The agent uses Plural's coding agent runtime as a workhorse, combining semantic search and your GitOps source of truth to craft precise, reviewable pull requests for each step of an upgrade path. It runs the analysis in parallel using an in-memory engine — avoiding unnecessary database round-trips — so it can work across multiple services simultaneously. Every change surfaces as a PR for human review before anything touches your clusters.

We've also added a K8s changelog flyover directly into the upgrade plan view, so you can see exactly what's changing between versions before you commit, and tuned the underlying agent prompts based on early testing with production workloads.

  • End-to-end upgrade orchestration: The agent analyses your fleet, identifies the required changes across services, and opens PRs automatically, with no manual YAML editing required.
  • Upgrade step error surfacing: Errors in upgrade plan steps are surfaced directly in the console UI so you can identify and fix blockers without leaving Plural.
  • New upgrade agent UI: A dedicated interface to manage and monitor the upgrade agent's progress across your fleet.
  • REST endpoints for cluster upgrades: Programmatic access to trigger and manage cluster upgrades via the REST API, for teams building custom automation on top of Plural.

⚡ ServiceNow PR Governance

For teams running Plural in regulated environments, we've added native ServiceNow integration for PR governance. Platform teams can now require that a ServiceNow change request be raised and approved before a Plural PR automation is allowed to execute — connecting GitOps workflows directly to your existing ITSM processes without any custom glue code.

This matters because most enterprise compliance frameworks require a documented change record before infrastructure is modified in production.
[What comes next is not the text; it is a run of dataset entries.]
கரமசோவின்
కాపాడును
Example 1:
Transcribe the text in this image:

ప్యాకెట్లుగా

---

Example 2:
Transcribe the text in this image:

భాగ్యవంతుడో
Until now, teams had to maintain that linkage manually or build integrations themselves. With this release, you define a PrGovernance CRD that references your ServiceNow instance, and Plural handles the rest.

🔧 Other Feature Updates

  • OCI Helm chart publishing: Plural's console chart is now published to an OCI-compatible registry, making it easier to integrate Plural into environments that rely on OCI artifact workflows or require fully air-gapped installs.
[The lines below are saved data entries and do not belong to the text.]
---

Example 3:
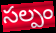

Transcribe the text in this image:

సల్పం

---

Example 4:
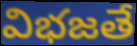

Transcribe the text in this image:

విభజతే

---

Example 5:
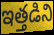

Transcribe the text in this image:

ఇత్తడిని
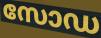
സോഡ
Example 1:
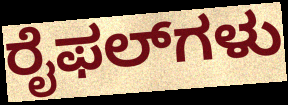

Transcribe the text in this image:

ರೈಫಲ್‌ಗಳು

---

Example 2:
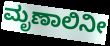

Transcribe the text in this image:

ಮೃಣಾಲಿನೀ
  • Kustomize PostRenderer support: Teams using Kustomize as a post-renderer in their GitOps pipelines can now configure this directly through the Go client.

  • Git and Helm repository search: Added search fields to repository queries in the console, making it easier to find specific repos in large environments.
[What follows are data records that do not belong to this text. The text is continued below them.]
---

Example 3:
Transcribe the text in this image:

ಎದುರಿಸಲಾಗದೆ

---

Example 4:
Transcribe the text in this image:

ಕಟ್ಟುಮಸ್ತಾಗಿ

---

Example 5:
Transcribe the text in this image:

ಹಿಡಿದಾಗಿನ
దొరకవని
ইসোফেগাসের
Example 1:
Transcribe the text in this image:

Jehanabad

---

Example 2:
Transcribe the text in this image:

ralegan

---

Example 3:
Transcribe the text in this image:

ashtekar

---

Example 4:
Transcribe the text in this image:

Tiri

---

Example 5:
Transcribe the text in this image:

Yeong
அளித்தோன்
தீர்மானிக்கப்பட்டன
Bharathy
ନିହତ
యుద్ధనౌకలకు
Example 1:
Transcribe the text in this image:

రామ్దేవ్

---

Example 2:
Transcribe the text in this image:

  • Service account access token shortcut: You can now create an access token directly from a service account table row without navigating into the detail view.

  • ServiceContext secretRef and configMapRef: Services can now reference Kubernetes Secrets and ConfigMaps directly in their ServiceContext configuration, reducing the need to embed sensitive values in GitOps manifests.

  • Flow routing by name or ID: Flows can now be routed using either their name or internal ID, giving integrations more flexibility when constructing API calls.

  • gRPC ToolQuery service for observability: A new gRPC service exposes observability tool queries, laying the groundwork for deeper Datadog and Grafana integrations coming later this quarter.

  • Sentinel case types and expected result field: Sentinels now support additional case types and an expectedResult field in raw YAML mode, giving teams more expressive power in their integration test assertions.

  • CR deprecation group and kind filters: The custom resource deprecation view now supports filtering by group and kind, making it faster to identify which CRDs in your fleet are at risk ahead of a Kubernetes upgrade.

  • Mermaid diagram styling improvements: The Infra Research diagram view has been polished with improved rendering and visual styling.

  • Expanded compatibility matrix: Added scrapers for Harbor, external-secrets, Dynatrace Operator, CoreDNS, and Kubescape — so Plural can now automatically track EOL and upgrade compatibility for more of the add-ons running in your clusters.

🏢 Company Updates

We’ll be attending KubeCon next month in Amsterdam. Let us know if you plan on attending! We'll be at booth 684.

NYC Kubernetes Meetup: Thanks to everyone who joined our platform engineering session last week, led by Avinash Sabat. See you at the next one!